Comparison of manual BatchNorm2d layer implementation in Python and
nn.BatchNorm2d
@author: ptrblck
"""

import torch
import torch.nn as nn


class MyBatchNorm2d(nn.BatchNorm2d):
    def __init__(self, num_features, eps=1e-5, momentum=0.1,
                 affine=True, track_running_stats=True):
        super(MyBatchNorm2d, self).__init__(
            num_features, eps, momentum, affine, track_running_stats)

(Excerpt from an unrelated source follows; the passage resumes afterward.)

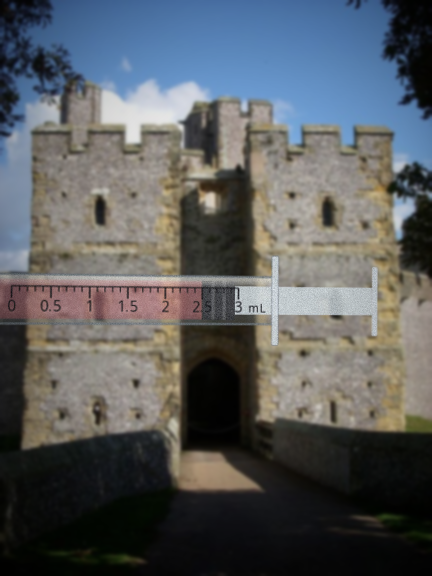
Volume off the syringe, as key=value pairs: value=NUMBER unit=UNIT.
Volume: value=2.5 unit=mL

    def forward(self, input):

        exponential_average_factor = 0.0

        if self.training and self.track_running_stats: 
            if self.num_batches_tracked is not None:
                self.num_batches_tracked += 1
                if self.momentum is None:  # use cumulative moving average
                    exponential_average_factor = 1.0 / float(self.num_batches_tracked)
                else:  # use exponential moving average
                    exponential_average_factor = self.momentum

        # calculate running estimates
        if self.training:
            mean = input.mean([0, 2, 3])
            # use biased var in train
            var = input.var([0, 2, 3] , unbiased=False)
            n = input.numel() / input.size(1)
            with torch.no_grad():
                self.running_mean = exponential_average_factor * mean\
                    + (1 - exponential_average_factor) * self.running_mean
                # update running_var with unbiased var
                self.running_var = exponential_average_factor * var * n / (n - 1)\
                    + (1 - exponential_average_factor) * self.running_var
        else:
            mean = self.running_mean
            var = self.running_var

        input = (input - mean[None, :, None, None]) / (torch.sqrt(var[None, :, None, None] + self.eps))
        if self.affine:
            input = input * self.weight[None, :, None, None] + self.bias[None, :, None, None]

        return input